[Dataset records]
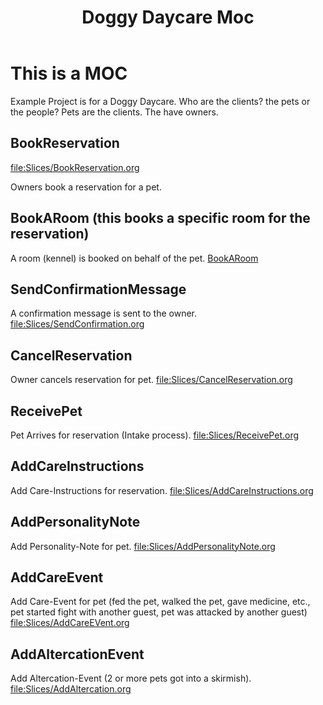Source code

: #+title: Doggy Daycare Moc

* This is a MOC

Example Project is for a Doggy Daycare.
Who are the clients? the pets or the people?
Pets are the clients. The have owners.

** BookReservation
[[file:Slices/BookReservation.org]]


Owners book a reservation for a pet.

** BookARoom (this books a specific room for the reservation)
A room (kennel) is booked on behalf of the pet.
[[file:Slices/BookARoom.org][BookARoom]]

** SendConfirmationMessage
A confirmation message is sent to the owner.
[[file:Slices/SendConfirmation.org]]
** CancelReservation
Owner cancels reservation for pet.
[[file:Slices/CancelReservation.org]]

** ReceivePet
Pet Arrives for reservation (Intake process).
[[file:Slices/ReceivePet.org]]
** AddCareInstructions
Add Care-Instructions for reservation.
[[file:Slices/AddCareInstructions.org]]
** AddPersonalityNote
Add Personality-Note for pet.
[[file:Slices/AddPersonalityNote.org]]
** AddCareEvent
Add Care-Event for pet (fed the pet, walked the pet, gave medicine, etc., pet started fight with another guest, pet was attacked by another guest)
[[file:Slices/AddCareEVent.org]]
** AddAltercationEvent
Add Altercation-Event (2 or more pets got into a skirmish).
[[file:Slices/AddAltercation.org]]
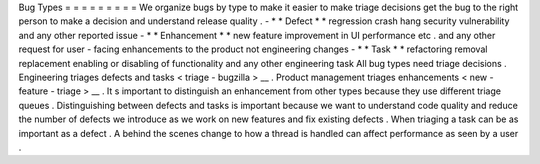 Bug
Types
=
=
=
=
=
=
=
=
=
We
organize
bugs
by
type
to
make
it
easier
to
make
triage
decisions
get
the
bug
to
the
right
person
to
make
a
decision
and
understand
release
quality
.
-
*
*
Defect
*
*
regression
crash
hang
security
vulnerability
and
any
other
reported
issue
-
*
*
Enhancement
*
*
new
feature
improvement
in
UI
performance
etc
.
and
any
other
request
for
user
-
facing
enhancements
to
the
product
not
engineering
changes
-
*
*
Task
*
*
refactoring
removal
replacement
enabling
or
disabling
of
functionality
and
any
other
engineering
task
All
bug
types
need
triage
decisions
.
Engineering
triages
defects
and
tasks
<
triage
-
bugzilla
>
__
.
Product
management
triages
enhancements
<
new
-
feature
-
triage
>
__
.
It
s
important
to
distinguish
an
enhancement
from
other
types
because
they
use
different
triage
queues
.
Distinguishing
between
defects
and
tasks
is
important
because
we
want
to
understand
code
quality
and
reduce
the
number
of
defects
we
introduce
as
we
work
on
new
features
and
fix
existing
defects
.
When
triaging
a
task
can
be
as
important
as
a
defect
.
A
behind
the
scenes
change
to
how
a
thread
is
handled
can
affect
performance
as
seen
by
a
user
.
* * *
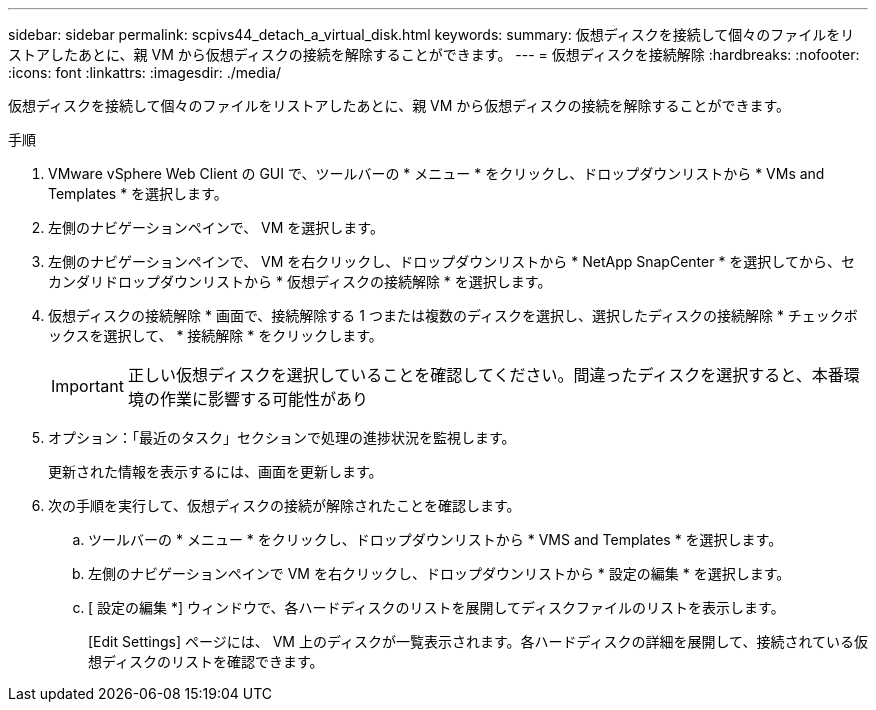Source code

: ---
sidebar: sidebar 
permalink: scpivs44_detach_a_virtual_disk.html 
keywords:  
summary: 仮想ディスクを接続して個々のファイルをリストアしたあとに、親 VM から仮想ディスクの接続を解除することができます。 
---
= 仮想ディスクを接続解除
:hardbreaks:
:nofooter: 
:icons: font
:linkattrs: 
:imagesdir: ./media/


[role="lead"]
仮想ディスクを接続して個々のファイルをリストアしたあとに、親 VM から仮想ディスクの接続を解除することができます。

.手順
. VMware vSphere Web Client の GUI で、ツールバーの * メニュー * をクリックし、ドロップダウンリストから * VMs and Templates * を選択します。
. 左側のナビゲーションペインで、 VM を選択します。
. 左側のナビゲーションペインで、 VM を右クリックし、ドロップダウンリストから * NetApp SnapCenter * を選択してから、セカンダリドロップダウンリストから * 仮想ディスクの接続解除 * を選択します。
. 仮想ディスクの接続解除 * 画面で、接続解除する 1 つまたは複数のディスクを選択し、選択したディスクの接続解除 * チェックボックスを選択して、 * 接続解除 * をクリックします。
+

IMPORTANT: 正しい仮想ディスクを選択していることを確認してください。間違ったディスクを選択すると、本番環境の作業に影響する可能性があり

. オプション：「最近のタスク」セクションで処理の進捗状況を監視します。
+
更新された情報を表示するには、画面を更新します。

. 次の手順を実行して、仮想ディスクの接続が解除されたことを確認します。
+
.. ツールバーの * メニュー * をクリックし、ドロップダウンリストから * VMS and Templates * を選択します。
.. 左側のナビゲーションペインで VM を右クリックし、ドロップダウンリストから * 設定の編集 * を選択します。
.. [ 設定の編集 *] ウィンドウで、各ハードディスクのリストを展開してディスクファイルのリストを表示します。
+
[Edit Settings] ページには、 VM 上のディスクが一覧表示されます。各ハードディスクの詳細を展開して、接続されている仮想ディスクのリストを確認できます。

Work request = Pull out each line of the entries that contains "を右クリックし".

Task response =
. 左側のナビゲーションペインで、 VM を右クリックし、ドロップダウンリストから * NetApp SnapCenter * を選択してから、セカンダリドロップダウンリストから * 仮想ディスクの接続解除 * を選択します。
.. 左側のナビゲーションペインで VM を右クリックし、ドロップダウンリストから * 設定の編集 * を選択します。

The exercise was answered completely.